开场白被打断的声音
“姐姐,你到底想这样对我到什么时候?”
霓虹灯隔着玻璃露台微微颤抖。他叼着没点燃的烟,嘴角扬起,像在吐一口不存在的烟圈。三十九岁的我,竟觉得那股假尼古丁味甜得发腻。 二十二岁的虚伪,全成了我的罪。
藏不住的伤口
我记得你才二十二,记得清清楚楚。 可我想忘。你喷的那瓶廉价香水,被同学嘲笑像高中男生用的味道,我却因是我送的,连闻了好几天。酒桌上,朋友们哄笑——
他们说这叫“母豹”。 我咽下了这个词。原来猫科动物多数时候不是猎手,而是猎物。当幼狮扑上来,老猫只能悄悄流血,不让人看见。
深渊之侧:秀珍与俊浩
秀珍,广告代理公司六年资历的组长,38岁。俊浩,新入职的设计师,24岁。 第一天,俊浩从后门冲进来,一身的汗混着烟味。
“对不起前辈,公交车……” “没事,只是烟味最好散得快一点。”
一句话,让秀珍确认了自己的高位。每个周五,她都等那条消息——
‘前辈,今天还去抽烟吗?’
地下三层停车场,车厢里火焰短促而炽热。**她先松了手,他又握住。**翻来覆去之间,秀珍总梦见自己从更高处坠落。
某天,俊浩说:
“我们别再见面了。” “什么?” “前辈看起来更不安。”
那晚,秀珍在屋顶喝啤酒,问自己:
我到底更怕谁? 38岁的夜风很冷,他走后,只剩空瓶。
禁忌之味
禁忌模仿权力。透过年轻的身体,我们想赎回自己的青春,却又害怕被青春出卖。
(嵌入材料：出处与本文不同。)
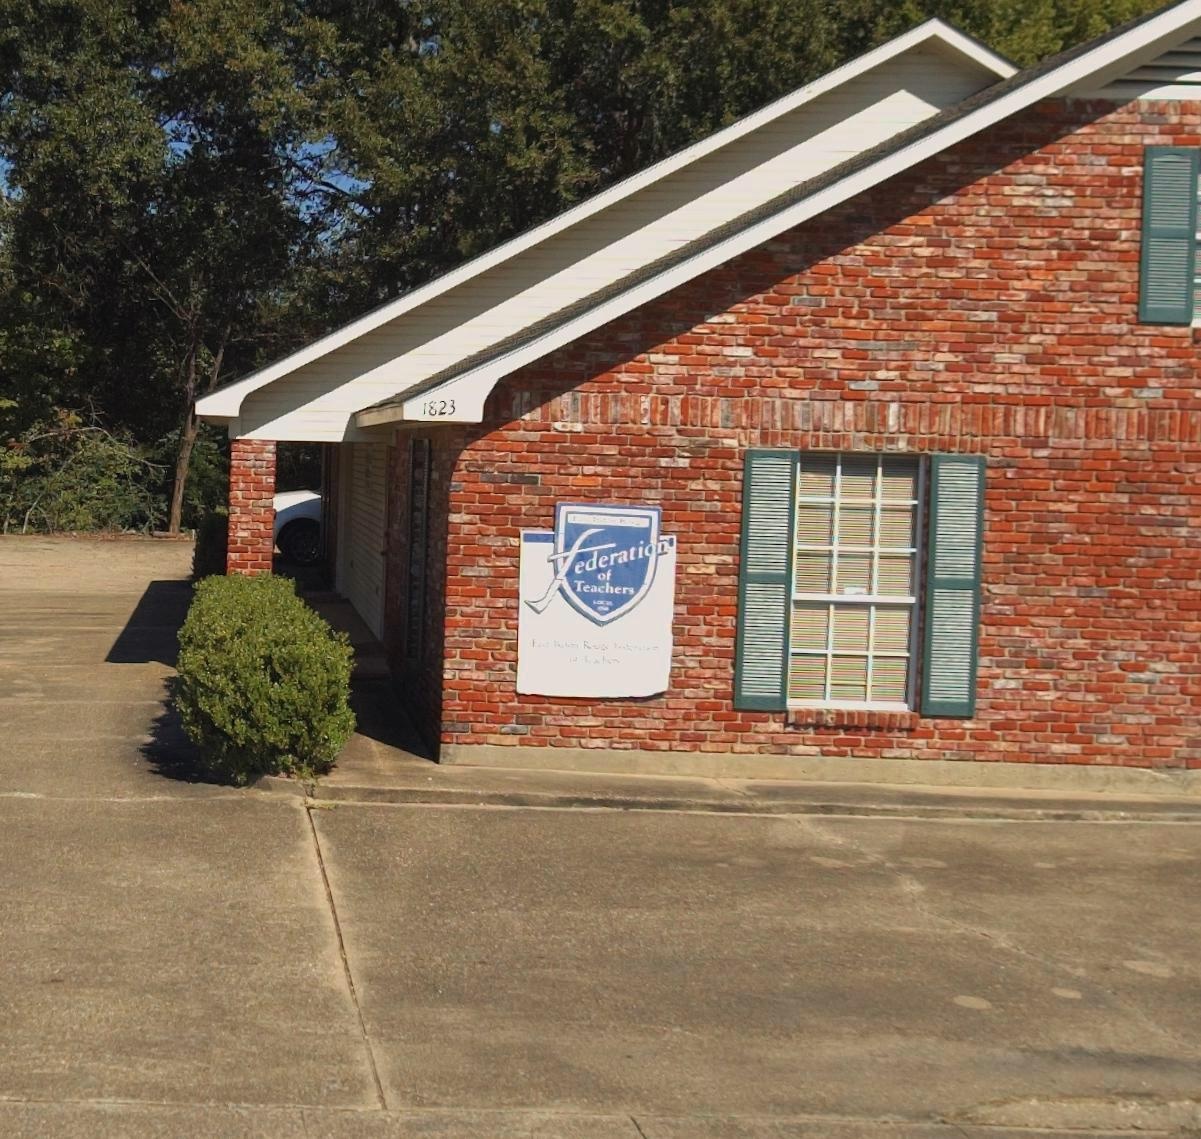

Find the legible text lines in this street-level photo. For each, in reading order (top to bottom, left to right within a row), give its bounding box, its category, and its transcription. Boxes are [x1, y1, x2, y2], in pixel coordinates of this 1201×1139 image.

我嫉妒他的二十二,嫉妒他尚未经历的失败与疼痛。而这些嫉妒,把我推向更老的深渊。
最后的提问
他又问:
“我们就这样下去,可以吗?”
我答不上来。不是怕他离开,而是怕自己变得更年幼。他若走,我又变回那只老猫。但比起失去他,我更怕回到老猫的身份。
于是我说:
“我知道你年轻,可也许在这段关系里,更幼稚的人是我。”
他笑了,笑里带着颤。我也是。他没松手。只是无人知晓,我们正朝哪一种结局一路狂奔。